DIRECTIONS:
Copy the data exactly from the line that contains "X181703103Y-130362754D03*" through the line that contains "X137790409Y-171580083D03*", keeping both end lines and leaving out everything else.

SUPPLIED RECORDS:

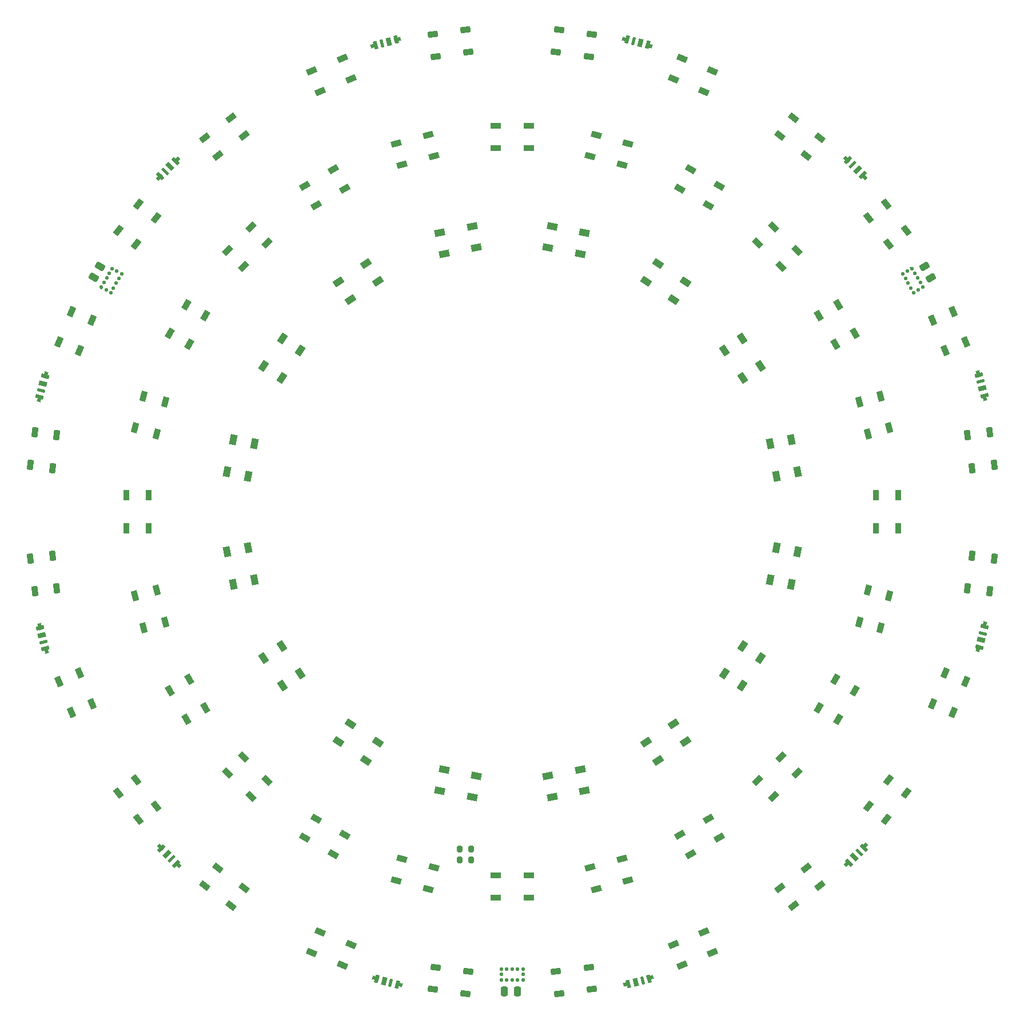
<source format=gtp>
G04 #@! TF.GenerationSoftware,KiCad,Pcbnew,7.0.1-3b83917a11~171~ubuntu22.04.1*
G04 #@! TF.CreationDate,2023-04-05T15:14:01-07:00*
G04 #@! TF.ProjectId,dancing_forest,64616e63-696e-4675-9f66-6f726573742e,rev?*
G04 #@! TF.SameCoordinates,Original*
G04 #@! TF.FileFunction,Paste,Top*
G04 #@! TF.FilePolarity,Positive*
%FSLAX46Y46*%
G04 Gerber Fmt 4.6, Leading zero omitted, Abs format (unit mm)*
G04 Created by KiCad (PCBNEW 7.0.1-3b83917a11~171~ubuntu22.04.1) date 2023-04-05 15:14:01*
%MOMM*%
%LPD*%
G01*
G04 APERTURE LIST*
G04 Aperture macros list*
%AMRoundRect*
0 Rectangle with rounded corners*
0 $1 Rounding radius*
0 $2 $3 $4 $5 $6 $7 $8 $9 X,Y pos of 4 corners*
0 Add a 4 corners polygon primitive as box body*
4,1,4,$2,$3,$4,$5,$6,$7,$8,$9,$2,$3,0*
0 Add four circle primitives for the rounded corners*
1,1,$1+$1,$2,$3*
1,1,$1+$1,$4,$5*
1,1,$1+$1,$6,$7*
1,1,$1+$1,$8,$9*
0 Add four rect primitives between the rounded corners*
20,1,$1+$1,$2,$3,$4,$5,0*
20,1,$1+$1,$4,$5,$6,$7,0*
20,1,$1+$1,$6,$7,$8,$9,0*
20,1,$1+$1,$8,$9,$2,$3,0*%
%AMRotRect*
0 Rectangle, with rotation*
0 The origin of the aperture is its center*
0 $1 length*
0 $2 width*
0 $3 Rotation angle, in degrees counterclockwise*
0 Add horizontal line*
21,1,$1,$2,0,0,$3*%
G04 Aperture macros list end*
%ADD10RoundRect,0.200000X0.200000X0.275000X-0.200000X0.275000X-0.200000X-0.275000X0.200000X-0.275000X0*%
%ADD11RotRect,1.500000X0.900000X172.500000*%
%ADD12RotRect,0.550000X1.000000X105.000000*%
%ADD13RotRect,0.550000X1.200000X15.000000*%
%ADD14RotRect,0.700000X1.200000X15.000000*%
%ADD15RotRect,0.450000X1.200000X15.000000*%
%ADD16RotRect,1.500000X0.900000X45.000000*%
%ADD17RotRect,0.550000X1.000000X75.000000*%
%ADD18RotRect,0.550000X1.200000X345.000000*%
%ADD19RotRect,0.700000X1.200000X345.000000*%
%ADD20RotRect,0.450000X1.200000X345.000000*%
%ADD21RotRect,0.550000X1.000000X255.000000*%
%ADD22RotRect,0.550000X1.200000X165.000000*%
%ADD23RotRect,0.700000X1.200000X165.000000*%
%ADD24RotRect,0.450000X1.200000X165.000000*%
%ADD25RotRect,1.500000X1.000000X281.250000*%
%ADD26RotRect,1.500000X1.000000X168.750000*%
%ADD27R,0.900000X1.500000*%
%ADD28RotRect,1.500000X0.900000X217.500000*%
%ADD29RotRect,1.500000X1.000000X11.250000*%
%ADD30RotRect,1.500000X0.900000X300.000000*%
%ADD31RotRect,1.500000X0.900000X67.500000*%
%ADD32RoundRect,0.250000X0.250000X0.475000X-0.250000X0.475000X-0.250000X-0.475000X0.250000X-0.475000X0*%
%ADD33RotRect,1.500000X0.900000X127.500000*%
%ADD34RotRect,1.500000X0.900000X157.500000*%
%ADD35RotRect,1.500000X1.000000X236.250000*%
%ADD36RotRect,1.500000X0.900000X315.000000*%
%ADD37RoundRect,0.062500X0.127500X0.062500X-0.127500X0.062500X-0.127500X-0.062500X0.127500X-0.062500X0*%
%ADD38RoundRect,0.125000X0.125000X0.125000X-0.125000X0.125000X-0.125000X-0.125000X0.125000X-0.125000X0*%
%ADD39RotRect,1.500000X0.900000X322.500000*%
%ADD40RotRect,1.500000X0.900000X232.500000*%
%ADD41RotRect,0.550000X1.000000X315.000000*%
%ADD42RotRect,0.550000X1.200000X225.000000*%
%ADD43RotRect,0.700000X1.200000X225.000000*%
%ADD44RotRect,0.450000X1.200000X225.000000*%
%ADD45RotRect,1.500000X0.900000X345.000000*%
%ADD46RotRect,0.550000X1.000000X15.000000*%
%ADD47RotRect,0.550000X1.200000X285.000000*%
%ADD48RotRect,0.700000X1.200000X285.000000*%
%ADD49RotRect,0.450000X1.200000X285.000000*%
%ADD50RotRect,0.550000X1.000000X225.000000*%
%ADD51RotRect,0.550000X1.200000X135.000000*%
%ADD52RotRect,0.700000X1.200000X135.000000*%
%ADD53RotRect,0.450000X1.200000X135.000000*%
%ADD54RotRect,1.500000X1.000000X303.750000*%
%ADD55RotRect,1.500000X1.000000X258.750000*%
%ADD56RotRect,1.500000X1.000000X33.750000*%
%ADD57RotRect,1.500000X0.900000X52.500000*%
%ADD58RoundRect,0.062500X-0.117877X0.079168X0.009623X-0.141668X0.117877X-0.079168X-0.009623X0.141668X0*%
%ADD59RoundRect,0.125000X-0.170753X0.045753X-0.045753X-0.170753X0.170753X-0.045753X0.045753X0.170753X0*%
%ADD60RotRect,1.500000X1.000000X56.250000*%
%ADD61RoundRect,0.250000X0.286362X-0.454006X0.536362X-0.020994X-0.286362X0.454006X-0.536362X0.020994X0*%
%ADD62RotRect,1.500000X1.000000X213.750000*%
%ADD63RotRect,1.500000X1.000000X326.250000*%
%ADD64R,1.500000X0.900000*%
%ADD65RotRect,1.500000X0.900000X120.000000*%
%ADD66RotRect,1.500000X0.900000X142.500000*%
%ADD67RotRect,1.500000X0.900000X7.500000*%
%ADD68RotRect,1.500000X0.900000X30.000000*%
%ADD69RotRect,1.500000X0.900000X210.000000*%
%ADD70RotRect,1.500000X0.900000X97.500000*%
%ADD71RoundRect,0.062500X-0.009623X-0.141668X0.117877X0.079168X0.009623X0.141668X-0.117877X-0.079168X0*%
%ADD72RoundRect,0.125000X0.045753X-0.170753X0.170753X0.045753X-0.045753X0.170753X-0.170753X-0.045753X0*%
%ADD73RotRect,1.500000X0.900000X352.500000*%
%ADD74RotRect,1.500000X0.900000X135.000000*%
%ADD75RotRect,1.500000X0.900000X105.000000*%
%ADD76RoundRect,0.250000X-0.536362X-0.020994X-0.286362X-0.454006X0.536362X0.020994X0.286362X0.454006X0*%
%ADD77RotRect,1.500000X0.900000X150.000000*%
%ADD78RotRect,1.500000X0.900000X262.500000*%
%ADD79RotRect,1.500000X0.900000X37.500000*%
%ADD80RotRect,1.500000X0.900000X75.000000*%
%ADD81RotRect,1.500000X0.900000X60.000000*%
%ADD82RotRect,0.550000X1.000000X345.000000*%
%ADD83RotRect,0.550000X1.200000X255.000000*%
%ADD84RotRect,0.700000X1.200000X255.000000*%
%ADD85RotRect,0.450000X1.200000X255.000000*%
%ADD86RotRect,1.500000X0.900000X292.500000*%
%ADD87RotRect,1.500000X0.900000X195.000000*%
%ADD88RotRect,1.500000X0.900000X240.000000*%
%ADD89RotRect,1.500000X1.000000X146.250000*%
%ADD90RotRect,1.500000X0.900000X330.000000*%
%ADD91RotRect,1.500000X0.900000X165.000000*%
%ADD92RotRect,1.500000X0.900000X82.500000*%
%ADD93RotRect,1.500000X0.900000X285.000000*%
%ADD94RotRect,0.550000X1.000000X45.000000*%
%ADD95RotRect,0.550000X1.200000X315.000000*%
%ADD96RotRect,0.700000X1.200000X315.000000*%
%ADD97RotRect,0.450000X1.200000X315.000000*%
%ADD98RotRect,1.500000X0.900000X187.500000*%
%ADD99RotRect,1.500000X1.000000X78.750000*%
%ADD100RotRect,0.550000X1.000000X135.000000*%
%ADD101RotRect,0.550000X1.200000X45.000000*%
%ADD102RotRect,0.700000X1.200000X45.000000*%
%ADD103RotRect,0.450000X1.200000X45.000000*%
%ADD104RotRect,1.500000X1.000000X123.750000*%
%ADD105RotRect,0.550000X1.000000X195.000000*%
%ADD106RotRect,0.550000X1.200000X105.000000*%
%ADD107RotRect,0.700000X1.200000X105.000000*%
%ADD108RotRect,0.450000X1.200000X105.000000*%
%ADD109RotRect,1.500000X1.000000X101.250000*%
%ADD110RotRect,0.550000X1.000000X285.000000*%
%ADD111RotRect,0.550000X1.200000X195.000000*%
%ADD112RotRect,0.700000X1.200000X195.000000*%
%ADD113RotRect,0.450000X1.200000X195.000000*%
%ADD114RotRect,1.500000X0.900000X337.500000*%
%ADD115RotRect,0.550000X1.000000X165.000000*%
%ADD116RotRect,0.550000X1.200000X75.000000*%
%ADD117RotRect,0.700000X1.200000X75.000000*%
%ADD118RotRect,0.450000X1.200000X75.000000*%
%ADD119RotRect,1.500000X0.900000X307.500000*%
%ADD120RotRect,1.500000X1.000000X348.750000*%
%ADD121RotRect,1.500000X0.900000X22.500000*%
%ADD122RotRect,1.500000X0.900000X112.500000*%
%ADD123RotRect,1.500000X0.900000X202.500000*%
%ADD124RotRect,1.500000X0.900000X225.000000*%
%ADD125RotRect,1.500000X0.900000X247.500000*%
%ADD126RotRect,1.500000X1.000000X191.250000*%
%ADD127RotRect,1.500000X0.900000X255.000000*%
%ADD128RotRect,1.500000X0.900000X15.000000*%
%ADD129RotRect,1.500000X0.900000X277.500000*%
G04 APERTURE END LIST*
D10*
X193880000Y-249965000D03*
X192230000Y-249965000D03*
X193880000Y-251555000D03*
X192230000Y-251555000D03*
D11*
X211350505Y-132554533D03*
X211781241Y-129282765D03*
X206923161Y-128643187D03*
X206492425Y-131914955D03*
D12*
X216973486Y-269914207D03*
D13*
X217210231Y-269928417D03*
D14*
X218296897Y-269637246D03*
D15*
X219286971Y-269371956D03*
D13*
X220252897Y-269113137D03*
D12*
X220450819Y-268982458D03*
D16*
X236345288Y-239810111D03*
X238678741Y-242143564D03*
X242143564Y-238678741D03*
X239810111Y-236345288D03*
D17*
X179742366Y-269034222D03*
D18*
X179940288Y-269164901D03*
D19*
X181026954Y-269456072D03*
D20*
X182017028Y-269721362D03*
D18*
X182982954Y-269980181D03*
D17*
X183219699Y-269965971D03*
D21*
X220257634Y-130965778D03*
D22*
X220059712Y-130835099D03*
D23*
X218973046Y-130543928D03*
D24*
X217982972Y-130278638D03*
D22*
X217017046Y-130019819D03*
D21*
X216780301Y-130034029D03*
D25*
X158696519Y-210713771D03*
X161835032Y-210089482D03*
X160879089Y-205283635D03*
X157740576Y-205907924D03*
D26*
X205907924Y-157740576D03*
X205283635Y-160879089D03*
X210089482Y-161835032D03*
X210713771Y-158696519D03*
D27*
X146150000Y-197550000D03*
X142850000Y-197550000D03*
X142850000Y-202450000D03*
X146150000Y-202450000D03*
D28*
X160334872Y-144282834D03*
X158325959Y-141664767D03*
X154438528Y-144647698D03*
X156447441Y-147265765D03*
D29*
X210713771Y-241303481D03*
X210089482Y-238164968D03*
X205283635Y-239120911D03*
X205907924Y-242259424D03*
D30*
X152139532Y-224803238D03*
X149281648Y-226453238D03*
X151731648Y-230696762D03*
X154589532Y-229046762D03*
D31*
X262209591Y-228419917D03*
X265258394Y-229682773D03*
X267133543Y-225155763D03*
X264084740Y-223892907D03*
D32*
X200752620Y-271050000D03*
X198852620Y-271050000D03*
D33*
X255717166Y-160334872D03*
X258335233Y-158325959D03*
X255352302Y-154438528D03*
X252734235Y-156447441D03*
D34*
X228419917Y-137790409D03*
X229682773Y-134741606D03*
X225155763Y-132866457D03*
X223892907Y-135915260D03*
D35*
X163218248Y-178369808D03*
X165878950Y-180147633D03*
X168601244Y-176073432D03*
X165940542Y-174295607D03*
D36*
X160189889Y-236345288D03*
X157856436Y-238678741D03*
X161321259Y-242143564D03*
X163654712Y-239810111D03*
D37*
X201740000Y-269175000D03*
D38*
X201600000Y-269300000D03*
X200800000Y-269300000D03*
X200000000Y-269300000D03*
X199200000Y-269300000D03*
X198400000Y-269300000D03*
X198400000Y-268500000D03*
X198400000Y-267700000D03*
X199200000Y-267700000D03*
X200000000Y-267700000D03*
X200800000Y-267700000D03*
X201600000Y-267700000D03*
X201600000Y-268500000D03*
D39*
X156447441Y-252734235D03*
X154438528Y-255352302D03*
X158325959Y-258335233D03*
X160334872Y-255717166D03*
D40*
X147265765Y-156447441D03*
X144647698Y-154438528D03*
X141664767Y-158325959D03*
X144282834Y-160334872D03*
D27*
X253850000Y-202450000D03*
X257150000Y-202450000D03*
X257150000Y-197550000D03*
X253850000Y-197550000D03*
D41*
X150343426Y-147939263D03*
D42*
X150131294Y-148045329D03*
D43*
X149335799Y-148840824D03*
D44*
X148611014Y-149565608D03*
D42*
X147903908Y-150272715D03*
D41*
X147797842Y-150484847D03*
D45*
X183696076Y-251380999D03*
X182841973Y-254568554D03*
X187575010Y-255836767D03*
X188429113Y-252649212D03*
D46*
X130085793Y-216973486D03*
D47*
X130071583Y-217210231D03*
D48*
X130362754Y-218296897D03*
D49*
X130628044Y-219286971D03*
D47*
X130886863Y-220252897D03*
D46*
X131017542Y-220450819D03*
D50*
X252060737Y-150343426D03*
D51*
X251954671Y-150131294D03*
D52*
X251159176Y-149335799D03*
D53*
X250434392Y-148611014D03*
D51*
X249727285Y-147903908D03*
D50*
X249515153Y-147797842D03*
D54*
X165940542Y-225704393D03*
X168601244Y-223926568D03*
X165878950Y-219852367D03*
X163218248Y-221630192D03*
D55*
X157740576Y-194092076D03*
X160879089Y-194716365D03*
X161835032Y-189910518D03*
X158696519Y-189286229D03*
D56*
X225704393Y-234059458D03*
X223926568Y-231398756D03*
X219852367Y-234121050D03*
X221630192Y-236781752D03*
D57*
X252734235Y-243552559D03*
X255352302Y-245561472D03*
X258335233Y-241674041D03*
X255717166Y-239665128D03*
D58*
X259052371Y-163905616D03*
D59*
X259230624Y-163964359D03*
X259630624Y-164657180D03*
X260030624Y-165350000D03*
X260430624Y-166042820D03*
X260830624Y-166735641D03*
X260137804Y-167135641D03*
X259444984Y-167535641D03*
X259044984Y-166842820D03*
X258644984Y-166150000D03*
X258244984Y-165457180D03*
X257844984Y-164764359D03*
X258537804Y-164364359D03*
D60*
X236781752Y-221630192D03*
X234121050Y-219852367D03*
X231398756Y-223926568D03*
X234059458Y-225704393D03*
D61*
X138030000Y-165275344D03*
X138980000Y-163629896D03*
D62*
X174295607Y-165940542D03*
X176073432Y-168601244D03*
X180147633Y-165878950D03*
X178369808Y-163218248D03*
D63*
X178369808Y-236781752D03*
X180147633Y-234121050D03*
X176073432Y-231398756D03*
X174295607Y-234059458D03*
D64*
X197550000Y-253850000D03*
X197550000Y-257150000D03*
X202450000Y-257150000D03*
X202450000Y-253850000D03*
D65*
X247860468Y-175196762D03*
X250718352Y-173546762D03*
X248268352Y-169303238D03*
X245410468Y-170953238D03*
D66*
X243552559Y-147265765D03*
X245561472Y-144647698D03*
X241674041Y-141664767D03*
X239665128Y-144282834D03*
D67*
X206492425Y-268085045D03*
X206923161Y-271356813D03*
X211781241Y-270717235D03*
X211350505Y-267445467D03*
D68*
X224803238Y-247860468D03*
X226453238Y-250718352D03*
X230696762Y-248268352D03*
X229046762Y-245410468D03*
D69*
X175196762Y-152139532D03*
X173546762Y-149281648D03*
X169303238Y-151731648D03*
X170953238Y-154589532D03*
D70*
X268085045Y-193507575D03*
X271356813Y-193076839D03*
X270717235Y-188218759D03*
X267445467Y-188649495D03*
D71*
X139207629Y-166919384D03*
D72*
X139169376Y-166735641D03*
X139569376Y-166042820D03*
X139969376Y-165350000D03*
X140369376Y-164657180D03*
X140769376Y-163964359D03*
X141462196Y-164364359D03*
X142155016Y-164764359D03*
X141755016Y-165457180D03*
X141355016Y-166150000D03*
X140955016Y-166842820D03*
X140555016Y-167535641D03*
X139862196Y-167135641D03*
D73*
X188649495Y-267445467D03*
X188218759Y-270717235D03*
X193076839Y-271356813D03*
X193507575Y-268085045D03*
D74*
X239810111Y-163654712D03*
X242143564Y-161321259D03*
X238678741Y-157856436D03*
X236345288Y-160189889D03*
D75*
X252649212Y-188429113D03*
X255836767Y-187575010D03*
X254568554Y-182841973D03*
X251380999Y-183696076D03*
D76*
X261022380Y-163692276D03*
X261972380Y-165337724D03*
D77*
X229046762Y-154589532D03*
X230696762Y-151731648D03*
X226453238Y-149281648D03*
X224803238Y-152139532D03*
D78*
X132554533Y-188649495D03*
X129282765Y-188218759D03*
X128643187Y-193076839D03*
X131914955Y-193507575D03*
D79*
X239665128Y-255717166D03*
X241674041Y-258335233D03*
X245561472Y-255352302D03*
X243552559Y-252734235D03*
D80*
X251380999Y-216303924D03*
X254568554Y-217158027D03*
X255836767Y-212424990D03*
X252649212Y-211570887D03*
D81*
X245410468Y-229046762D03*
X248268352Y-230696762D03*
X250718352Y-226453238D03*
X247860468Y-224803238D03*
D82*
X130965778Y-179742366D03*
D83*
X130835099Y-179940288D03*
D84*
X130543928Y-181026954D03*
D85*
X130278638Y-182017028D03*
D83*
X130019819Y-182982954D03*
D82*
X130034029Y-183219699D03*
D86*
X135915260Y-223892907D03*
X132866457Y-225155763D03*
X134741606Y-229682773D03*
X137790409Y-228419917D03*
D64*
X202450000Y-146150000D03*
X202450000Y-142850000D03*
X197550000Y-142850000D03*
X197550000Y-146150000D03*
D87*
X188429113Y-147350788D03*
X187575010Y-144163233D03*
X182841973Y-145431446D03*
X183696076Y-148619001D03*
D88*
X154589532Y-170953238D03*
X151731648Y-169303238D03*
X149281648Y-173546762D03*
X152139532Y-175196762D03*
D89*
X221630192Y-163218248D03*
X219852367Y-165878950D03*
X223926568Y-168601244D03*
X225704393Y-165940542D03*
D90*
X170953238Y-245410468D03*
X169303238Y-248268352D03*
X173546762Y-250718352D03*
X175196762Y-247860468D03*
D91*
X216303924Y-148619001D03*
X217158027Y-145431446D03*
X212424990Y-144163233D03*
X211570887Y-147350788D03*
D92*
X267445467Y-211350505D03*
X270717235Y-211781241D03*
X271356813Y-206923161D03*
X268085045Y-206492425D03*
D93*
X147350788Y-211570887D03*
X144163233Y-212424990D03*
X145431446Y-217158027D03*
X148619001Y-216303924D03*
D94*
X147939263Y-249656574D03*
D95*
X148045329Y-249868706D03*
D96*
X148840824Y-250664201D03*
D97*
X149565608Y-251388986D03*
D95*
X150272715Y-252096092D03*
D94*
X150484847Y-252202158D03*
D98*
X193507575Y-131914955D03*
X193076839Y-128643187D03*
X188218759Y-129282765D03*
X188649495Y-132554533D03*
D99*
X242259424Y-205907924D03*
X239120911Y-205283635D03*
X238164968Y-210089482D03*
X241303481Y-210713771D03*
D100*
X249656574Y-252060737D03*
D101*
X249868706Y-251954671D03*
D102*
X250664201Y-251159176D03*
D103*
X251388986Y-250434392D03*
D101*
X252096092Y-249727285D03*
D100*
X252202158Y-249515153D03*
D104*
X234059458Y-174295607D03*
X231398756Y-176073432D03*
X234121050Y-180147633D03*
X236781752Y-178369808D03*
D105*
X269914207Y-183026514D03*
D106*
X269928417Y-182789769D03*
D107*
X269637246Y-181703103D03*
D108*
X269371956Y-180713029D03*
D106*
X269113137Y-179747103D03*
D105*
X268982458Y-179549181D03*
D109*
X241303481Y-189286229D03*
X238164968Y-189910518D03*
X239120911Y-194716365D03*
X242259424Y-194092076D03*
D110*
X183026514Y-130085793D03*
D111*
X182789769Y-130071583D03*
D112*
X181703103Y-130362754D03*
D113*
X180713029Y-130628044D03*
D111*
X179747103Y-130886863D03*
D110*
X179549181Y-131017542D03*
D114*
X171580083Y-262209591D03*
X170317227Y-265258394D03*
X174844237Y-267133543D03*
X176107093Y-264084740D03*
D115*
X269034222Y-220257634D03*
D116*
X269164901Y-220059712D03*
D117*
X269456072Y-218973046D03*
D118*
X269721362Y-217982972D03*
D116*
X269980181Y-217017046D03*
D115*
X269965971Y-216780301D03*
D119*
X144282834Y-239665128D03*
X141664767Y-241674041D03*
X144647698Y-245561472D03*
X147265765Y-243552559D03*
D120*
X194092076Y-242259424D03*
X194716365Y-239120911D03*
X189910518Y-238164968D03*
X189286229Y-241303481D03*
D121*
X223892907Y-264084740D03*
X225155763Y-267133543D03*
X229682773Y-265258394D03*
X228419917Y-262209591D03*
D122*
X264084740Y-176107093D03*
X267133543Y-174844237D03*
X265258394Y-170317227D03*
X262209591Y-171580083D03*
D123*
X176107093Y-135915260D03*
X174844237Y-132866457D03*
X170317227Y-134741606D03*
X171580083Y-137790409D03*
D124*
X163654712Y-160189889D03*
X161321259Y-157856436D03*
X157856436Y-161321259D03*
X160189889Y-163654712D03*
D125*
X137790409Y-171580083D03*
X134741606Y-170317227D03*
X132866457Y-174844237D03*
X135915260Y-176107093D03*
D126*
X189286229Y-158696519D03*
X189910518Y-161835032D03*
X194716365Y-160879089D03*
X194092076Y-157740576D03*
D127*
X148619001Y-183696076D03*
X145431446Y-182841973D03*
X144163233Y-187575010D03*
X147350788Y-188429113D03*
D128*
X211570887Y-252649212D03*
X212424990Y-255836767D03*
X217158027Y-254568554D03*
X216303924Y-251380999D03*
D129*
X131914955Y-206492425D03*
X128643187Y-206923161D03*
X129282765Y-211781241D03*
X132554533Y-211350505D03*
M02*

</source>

RESPONSE:
X181703103Y-130362754D03*
D113*
X180713029Y-130628044D03*
D111*
X179747103Y-130886863D03*
D110*
X179549181Y-131017542D03*
D114*
X171580083Y-262209591D03*
X170317227Y-265258394D03*
X174844237Y-267133543D03*
X176107093Y-264084740D03*
D115*
X269034222Y-220257634D03*
D116*
X269164901Y-220059712D03*
D117*
X269456072Y-218973046D03*
D118*
X269721362Y-217982972D03*
D116*
X269980181Y-217017046D03*
D115*
X269965971Y-216780301D03*
D119*
X144282834Y-239665128D03*
X141664767Y-241674041D03*
X144647698Y-245561472D03*
X147265765Y-243552559D03*
D120*
X194092076Y-242259424D03*
X194716365Y-239120911D03*
X189910518Y-238164968D03*
X189286229Y-241303481D03*
D121*
X223892907Y-264084740D03*
X225155763Y-267133543D03*
X229682773Y-265258394D03*
X228419917Y-262209591D03*
D122*
X264084740Y-176107093D03*
X267133543Y-174844237D03*
X265258394Y-170317227D03*
X262209591Y-171580083D03*
D123*
X176107093Y-135915260D03*
X174844237Y-132866457D03*
X170317227Y-134741606D03*
X171580083Y-137790409D03*
D124*
X163654712Y-160189889D03*
X161321259Y-157856436D03*
X157856436Y-161321259D03*
X160189889Y-163654712D03*
D125*
X137790409Y-171580083D03*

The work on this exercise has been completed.